Minor miracles
Bragg and Wilco make good on Guthrie
by Richard C. Walls
On paper, the project that has become Billy Bragg & Wilco's Mermaid
Avenue (Elektra; in stores this Tuesday) might appear slightly
intimidating, one of those archival undertakings you fear is meant to be, first
and foremost, good for you. Bragg, one of the last unambiguous protest singers
(and British, to boot), has gained access to several heretofore unheard Woody
Guthrie lyrics and in tandem with American "alternative" country/folk/rock band
Wilco has devised musical settings for them. It's a posthumous collaboration
that links two disparate generations of musical dissidents, pays homage and
carries the flame, and generally seems to promise the kind of good intentions
that couldn't possibly be much fun. So the big news about this disc is that not
only is it fun, it's a damn good time.
It's tempting to credit Wilco -- whose line-up comprises singer/guitarist Jeff
Tweedy, guitarist Jay Bennett, bassist John Stirratt, and drummer Ken Coomer --
for much of the fun factor here, or at least for turning Bragg away from his
starker inclinations. But some of the credit has to go to Guthrie. Which may
come as a surprise to those who know him mainly as a composer of Americana
anthems and hardy labor-movement sing-alongs. Guthrie's range is pretty wide
here, and the raw agitprop is kept to a bare minimum. The tone ranges from
bawdy to wistful, from the nonsensical ("Hoodoo Voodoo," written to entertain
his children) to the satirical ("Christ for President").
"Christ for President" sounds pretty close to blasphemy but in fact it's a
combination political dig and exaltation of the laboring classes. For Guthrie,
Jesus is the prototypal working stiff; he makes it clear that if He would make
an honest politician, that's because He was not merely the Messiah but also a
carpenter. But if Christ was a swell guy, Guthrie was in trembling awe of Hanns
Eisler, a famous German composer who was one of the first "unfriendly"
witnesses to appear before HUAC, in 1947 -- the following year he was deported
for his intractable adherence to democratic ideals (leave it to a foreigner).
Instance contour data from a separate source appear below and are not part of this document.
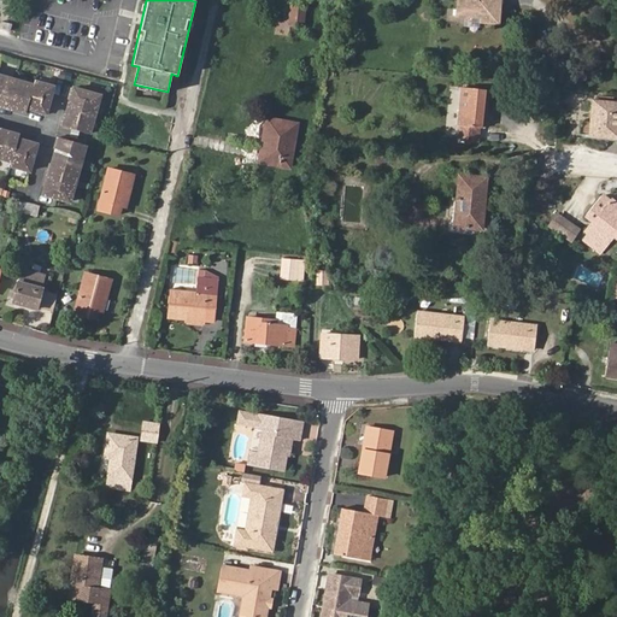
[(457,0),(457,12),(499,18),(500,0),(457,0)]
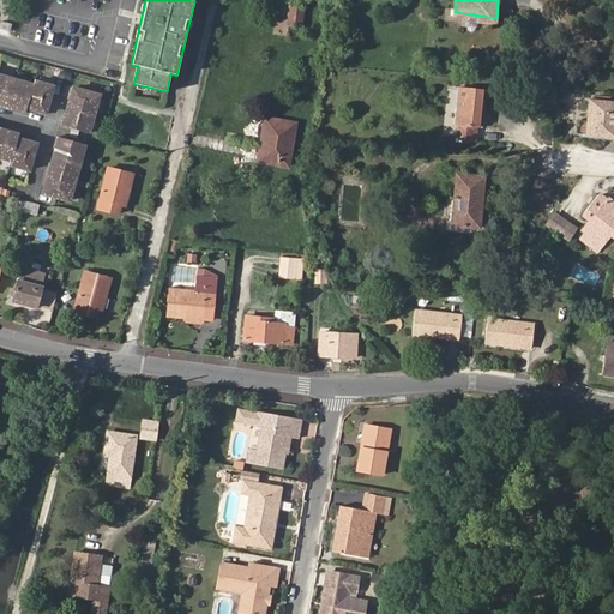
[(295,26),(301,26),(304,4),(277,1),(274,32),(294,35),(295,26)]
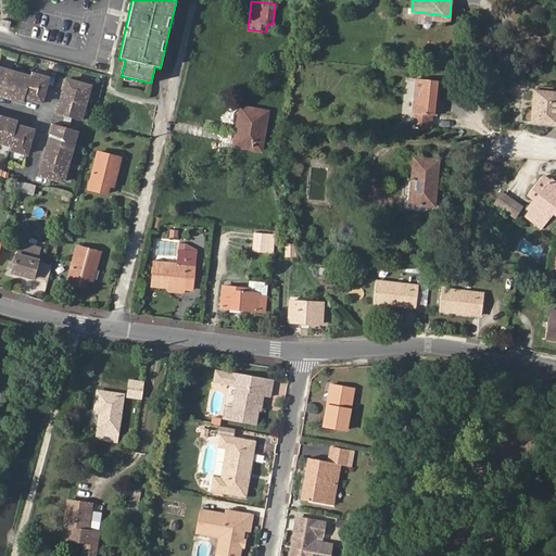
[(450,16),(412,11),(411,15),(437,17),(437,22),(450,23),(450,16)]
Guthrie's response to all this was "Eisler on the Go," which plaintively
addresses two decidedly non-jingoistic aspects of political life, frustration
and self-doubt.
The third person to be celebrated here (not counting the indirect homage of
"Walt Whitman's Niece," which is the bawdy song, by the way) is actress Ingrid
Bergman, who you'll remember left Hollywood and her husband to go live in sin
with Italian director Roberto Rossellini in the late '40s; her actions created
such a scandal that she was denounced on the Senate floor (as a "free-love
cultist" among other goodies), which surely made Guthrie see her as a kindred
spirit. Once Bergman and Rossellini set up house, they collaborated on a series
of famously moody art films, the first of which was Stromboli. Guthrie
rhapsodizes about what it would be like to film her against the dormant Italian
volcano; he imagines how her melting beauty would reawaken the fire trapped
inside the cold, hard stone.
You don't really need any background to appreciate the handful of melancholy
songs here, each enhanced, one assumes, by the Bragg/Wilco treatment. "One by
One" is simplicity itself as the singer -- Tweedy, who splits the honors with
Bragg -- ticks off the particulars of his ebbing life ("One by one, my hopes
are vanished in the clouds . . . my hair is turning
gray . . . my dreams are fading fast away . . . I
read your letters over . . . I lay them all away") against the
sumptuously woeful backdrop of a country waltz. "Another Man Gone" has the
forlorn singer (Tweedy again) with just a piano and a bit of rough-hewn poetry:
"Maybe if I hadn't of seen so much hard feelings/I might not could have felt
other people's/So when you think of me/If and when you do/Just say, well,
another man's done gone."
Although Tweedy is the more engaging vocalist (by dint of being the more
ragged, and therefore the more expressive), Bragg has some strong moments too,
notably "Way Over Yonder in the Minor Key," the bittersweet but unapologetic
remembrances of an aging roué, and "She Came Along to Me," a bit of
nascent feminism mixed with the old man-redeemed-by-the-love-of-a-good-woman
routine and given a vintage Brit-rock treatment that Guthrie couldn't have
imagined (which is just the point).
Bragg is joined by Natalie Merchant on "Minor Key," and she offers
well-calculated support. She then gets the lead spot on "Birds and Ships,"
singing with a warmth not often found on her own solo projects. But then, this
is an album of minor miracles -- or perhaps major surprises would be a more
accurate description. Either way, it's an excellent collection of
better-than-average songs, sui generis, a happy accident, one to be heard.